-
Notifications
You must be signed in to change notification settings - Fork 36
perf: trigram index v2 — integer postings, delta compression, query planner #142
Description
Summary
Redesign the trigram index for better build time, memory, and query planning. Current implementation uses string-heavy HashMaps with no compression or query optimization.
Tier 1 — Highest Leverage
1. Integer-only postings
Replace HashMap(Trigram, StringHashMap(PostingMask)) with HashMap(Trigram, SortedDocIdList). Store doc IDs (u32) instead of string paths. Path lookup via separate doc_id -> path table.
- Better cache locality
- Smaller postings
- Faster intersections
- Less allocator churn
2. Delta/block-compressed postings
Store sorted doc IDs as delta-encoded blocks instead of raw arrays.
[381, 994, 2001] → [381, +613, +1007]with varint encoding- Block-based so you can skip/decode small chunks
- Reduces memory bandwidth (often the real bottleneck)

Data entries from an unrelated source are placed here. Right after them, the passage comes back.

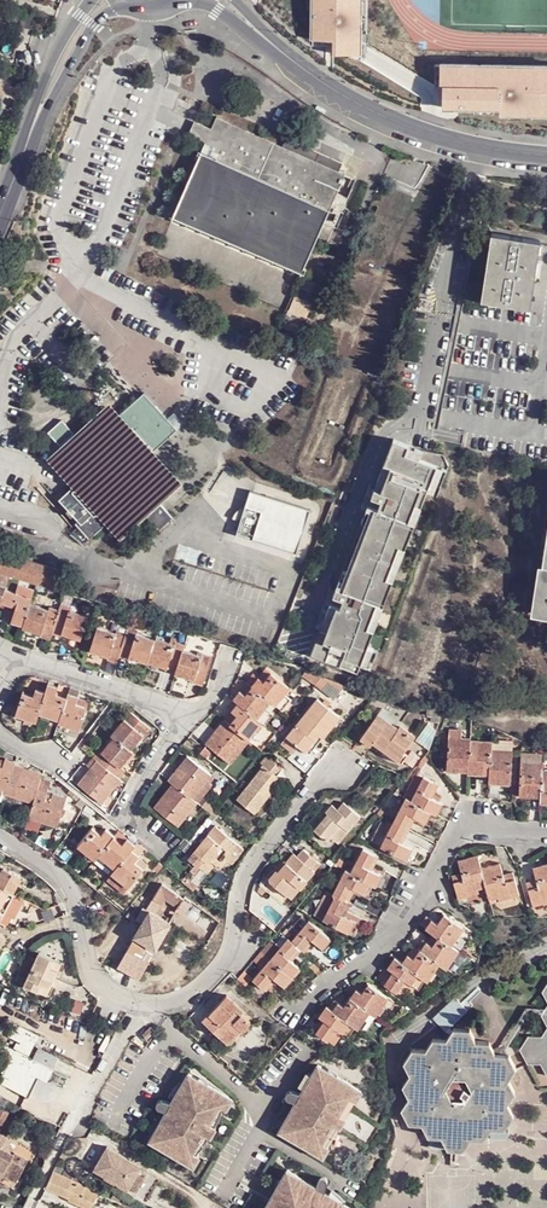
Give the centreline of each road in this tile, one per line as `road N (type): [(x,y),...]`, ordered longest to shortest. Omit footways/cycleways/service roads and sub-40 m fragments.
road 1 (residential): [(546,831),(475,825),(454,835),(402,928),(298,1018)]
road 2 (residential): [(153,1003),(186,998),(215,974),(255,858),(318,780),(339,767)]
road 3 (residential): [(266,41),(384,116),(480,146),(546,154)]
road 4 (residential): [(27,1207),(144,1002)]
road 5 (residential): [(0,834),(66,882),(99,981),(144,1002)]
road 6 (residential): [(23,658),(191,715)]
road 7 (residential): [(191,715),(128,810),(167,844)]
road 8 (tertiary): [(40,113),(91,26),(125,1)]
road 9 (tertiary): [(91,0),(56,54),(40,113)]
road 10 (residential): [(259,1113),(172,1027)]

3. Query planner — smallest postings first
Current candidates() intersects trigrams in arbitrary order. Instead:
- Estimate posting size for each trigram
- Start from rarest trigram
- Progressively intersect
- Abort early when candidate set is small enough
4. Separate path/content/symbol indexes
Path queries and content queries behave differently. Keep separate trigram indexes for:
- File path trigrams (short, structured)
- File content trigrams (long, noisy)
- Symbol/name index (exact token lookup)
5. Incremental segment-based indexing
Instead of full rebuild:
- Track file content hash
- Only re-tokenize changed files
- Maintain segment-based index (LSM-tree style)

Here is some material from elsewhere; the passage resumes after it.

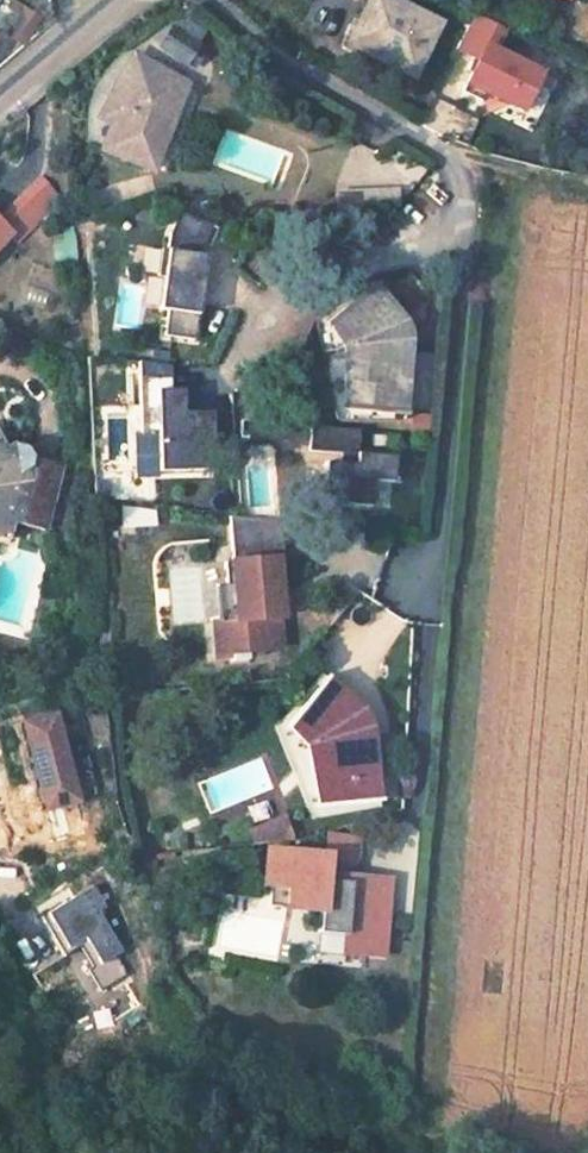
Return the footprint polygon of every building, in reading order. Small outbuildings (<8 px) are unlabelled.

- Background compaction merges segments
Tier 2
- Hybrid sparse list + Roaring bitmap for dense trigrams
- Thread-local build then merge (avoid global map contention)
- Mmap immutable segments (fast startup, OS page cache)
- Arena allocators / contiguous memory pools
Tier 3
- SIMD intersection/decode
- Coarse shard/block-level indexes
- Bloom/sketch prefilters per file block
Mental model
speed = fewer candidates x cheaper intersections x less memory movement
Not: smarter compression papers. Don't SIMD your way out of a bad data structure.